CSAPR established a multistate market-based NOx and SOx emissions reduction program for the power industry under the Clean Air Act’s “good neighbor” provision, and was intended to replace the similar NOx and SOx emissions reduction program under the Clean Air Interstate Rule (CAIR). The court’s decision struck down the methodology EPA used in CSAPR to set state emissions budgets (and consequent reduction obligations) for NOx and SOx. The court also provided its own detailed view of how EPA must set emissions budgets under the Act’s good neighbor provision. A new transport rule is important both because EPA is obligated to replace CAIR (which was temporarily left in place by the court pending a new rule), and because many states rely upon EPA multistate emissions reductions programs for the power sector such as CSAPR to meet their own National Ambient Air Quality Standards (NAAQS) for ozone and PM 2.5. Since EPA has just tightened its PM 2.5 NAAQS, and begun implementation of a tighter 2008 ozone standard that was not considered when issuing CSAPR, states will be looking for a new transport rule from EPA to assist them in meeting these NAAQS, and would expect it to include emission reduction requirements keyed to one or both of the two new tighter NAAQS. EPA has not indicated how it will approach the issue of replacing CSAPR, or whether a new transport rule will also cover the new PM 2.5 NAAQS or the 2008 ozone standard. It can be expected, however, that it will take considerable effort and time to revise the CSAPR emissions budgets to conform to the court decision, and more effort still to include either of the new NAAQS.
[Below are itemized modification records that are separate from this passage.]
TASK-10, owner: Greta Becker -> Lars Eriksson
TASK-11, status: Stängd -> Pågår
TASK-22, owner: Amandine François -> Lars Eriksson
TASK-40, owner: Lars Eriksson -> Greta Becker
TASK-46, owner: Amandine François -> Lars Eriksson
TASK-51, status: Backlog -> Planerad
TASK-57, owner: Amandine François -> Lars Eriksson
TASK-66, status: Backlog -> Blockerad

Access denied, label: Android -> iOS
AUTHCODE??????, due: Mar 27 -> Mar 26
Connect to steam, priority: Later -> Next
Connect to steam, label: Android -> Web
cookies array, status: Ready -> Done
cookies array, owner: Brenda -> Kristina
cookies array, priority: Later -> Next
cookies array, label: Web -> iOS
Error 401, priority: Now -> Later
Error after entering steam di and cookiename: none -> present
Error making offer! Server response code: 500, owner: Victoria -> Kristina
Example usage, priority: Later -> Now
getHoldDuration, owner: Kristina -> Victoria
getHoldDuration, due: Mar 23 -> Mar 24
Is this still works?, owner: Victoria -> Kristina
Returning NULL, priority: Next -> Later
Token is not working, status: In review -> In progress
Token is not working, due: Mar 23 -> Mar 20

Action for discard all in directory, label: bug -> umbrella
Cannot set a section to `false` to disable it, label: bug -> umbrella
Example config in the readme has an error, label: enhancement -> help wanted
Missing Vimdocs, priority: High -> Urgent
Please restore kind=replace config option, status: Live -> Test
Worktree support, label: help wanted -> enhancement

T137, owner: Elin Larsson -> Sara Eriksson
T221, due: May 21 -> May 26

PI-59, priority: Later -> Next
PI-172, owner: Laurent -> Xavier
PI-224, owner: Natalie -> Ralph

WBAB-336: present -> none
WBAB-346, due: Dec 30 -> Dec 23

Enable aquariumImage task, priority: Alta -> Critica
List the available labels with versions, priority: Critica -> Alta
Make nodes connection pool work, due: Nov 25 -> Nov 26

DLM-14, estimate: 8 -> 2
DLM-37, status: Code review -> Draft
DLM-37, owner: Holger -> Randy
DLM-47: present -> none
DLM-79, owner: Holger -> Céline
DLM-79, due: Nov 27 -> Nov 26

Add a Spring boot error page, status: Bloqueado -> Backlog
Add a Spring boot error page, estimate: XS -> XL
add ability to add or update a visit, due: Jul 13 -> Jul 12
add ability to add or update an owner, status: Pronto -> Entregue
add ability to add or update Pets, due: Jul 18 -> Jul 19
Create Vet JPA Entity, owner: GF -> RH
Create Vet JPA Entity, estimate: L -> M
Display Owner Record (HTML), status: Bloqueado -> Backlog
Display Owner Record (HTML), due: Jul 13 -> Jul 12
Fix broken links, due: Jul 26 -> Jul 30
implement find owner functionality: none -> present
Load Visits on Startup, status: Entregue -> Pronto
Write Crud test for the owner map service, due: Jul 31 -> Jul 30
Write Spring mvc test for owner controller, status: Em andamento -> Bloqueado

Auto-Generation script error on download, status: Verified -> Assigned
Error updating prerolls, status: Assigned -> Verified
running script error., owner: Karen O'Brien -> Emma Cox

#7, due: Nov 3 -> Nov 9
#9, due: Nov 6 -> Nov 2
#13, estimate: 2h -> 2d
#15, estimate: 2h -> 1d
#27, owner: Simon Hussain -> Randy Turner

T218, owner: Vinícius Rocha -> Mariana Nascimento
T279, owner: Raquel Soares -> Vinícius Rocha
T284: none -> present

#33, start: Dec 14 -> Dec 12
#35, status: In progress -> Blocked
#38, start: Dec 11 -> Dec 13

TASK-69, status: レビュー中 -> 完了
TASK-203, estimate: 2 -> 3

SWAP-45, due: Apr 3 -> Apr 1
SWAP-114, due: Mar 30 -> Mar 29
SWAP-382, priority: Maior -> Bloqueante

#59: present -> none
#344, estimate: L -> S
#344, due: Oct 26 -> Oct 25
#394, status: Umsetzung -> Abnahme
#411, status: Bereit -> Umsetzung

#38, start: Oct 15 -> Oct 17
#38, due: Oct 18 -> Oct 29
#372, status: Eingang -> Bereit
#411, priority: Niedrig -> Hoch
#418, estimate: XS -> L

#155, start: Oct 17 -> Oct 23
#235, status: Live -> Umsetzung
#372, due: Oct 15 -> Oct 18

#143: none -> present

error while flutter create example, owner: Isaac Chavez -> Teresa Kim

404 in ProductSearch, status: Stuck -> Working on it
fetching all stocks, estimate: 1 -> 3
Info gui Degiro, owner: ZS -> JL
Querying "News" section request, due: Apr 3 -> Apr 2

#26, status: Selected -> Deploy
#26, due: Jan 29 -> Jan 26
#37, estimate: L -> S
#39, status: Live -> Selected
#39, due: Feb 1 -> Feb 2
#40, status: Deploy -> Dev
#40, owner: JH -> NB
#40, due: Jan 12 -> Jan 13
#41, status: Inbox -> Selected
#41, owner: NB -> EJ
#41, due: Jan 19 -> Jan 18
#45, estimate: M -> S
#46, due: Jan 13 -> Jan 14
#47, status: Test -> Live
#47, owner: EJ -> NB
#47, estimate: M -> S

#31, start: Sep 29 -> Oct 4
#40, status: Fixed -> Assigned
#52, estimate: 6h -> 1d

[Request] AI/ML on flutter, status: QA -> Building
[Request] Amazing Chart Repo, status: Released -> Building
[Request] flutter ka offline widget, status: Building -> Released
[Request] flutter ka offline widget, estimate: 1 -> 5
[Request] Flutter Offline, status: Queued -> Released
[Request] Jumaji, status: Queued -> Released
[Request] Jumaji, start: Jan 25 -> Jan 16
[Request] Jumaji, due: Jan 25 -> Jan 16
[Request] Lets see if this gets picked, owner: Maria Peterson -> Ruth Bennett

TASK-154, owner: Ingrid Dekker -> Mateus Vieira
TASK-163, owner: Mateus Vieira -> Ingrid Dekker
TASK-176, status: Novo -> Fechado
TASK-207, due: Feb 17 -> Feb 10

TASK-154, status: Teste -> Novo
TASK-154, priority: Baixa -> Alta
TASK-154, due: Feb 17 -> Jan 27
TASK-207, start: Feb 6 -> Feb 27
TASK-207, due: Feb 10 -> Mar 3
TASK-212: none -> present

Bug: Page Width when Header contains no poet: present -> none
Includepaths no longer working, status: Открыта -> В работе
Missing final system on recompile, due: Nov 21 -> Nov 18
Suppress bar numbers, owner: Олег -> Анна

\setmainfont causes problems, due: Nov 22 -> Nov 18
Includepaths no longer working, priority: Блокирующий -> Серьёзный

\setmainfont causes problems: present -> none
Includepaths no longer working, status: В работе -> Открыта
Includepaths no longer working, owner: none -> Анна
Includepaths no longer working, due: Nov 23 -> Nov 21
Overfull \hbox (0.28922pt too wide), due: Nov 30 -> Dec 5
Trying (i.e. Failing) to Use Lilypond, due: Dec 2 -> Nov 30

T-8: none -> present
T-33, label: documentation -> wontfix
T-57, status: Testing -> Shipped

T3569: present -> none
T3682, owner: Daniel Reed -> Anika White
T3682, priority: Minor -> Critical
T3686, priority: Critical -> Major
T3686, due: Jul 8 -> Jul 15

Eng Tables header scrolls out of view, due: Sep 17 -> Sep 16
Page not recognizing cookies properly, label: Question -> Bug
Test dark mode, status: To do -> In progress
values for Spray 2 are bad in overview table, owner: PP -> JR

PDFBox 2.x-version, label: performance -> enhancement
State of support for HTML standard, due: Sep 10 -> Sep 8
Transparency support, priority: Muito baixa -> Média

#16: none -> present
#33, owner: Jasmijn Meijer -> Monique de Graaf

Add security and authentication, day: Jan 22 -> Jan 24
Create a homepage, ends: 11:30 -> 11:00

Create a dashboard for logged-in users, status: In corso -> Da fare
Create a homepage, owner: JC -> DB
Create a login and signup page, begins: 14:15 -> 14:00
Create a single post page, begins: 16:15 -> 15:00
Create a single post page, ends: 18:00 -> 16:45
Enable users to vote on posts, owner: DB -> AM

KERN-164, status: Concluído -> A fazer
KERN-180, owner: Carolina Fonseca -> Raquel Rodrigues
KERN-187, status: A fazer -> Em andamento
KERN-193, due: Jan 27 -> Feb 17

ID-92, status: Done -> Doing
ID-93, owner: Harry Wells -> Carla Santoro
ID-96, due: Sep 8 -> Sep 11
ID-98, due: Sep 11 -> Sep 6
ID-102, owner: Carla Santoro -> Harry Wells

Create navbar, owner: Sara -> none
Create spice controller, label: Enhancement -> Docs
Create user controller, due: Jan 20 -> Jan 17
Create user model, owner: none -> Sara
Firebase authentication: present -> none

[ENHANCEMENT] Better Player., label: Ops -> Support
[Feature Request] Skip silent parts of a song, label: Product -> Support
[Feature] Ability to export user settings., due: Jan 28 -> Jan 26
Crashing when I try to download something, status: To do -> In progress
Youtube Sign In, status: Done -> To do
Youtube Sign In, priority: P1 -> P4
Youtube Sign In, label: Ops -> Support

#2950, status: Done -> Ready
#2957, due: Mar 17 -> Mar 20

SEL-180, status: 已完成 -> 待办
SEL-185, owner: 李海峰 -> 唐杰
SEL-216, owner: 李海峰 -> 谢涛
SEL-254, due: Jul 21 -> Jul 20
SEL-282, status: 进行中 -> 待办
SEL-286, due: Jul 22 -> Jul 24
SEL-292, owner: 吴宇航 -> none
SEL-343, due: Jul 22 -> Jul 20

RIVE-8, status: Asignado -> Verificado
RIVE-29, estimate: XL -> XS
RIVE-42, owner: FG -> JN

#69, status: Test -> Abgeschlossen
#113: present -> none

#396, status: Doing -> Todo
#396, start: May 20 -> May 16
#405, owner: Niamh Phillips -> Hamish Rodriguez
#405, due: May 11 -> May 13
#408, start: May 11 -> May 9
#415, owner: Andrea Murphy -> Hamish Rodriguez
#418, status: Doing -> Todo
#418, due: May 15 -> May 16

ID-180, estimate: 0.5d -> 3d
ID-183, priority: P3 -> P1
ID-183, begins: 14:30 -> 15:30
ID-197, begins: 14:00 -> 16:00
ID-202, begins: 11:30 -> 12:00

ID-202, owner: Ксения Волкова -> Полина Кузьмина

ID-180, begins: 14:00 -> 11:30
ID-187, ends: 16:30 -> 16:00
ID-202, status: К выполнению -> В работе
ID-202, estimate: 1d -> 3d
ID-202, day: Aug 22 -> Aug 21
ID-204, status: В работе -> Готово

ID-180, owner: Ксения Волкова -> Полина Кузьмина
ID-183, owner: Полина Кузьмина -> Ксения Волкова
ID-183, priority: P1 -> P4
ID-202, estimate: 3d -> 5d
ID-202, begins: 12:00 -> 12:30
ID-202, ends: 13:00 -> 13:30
New Source Review Biomass Permitting

EPA temporarily exempted all biomass from GHG NSR permitting until July 2014. That exemption has been challenged in court, and a decision is expected this fall. EPA has also undertaken evaluations to refine what specific types of biomass should be considered biogenic or short cycle carbon and provided with an exemption on a permanent basis. It is expected that EPA will begin the process of resolving those issues, and making those determinations, this year, perhaps to include commencement of a rulemaking process to establish criteria and processes for a permanent biomass exemption.

Enforcement Trends

EPA is expected to continue to focus on New Source Review (NSR) enforcement and enforcement of MACT requirements from the largest emitters (power plants, cement kilns), as well as evaluate new sectors such as unconventional gas and oil for CAA enforcement efforts. Notably, however, some of the emphasis within these enforcement efforts can be expected to focus on GHG emissions. EPA has yet to bring an NSR case based on GHG emissions, in part because the GHG standards have not been applicable to sources for very long. It is expected that EPA will now begin to focus on recent facility modifications to assess whether there is, in EPA’s view, an NSR violation and a relevant GHG emissions increase.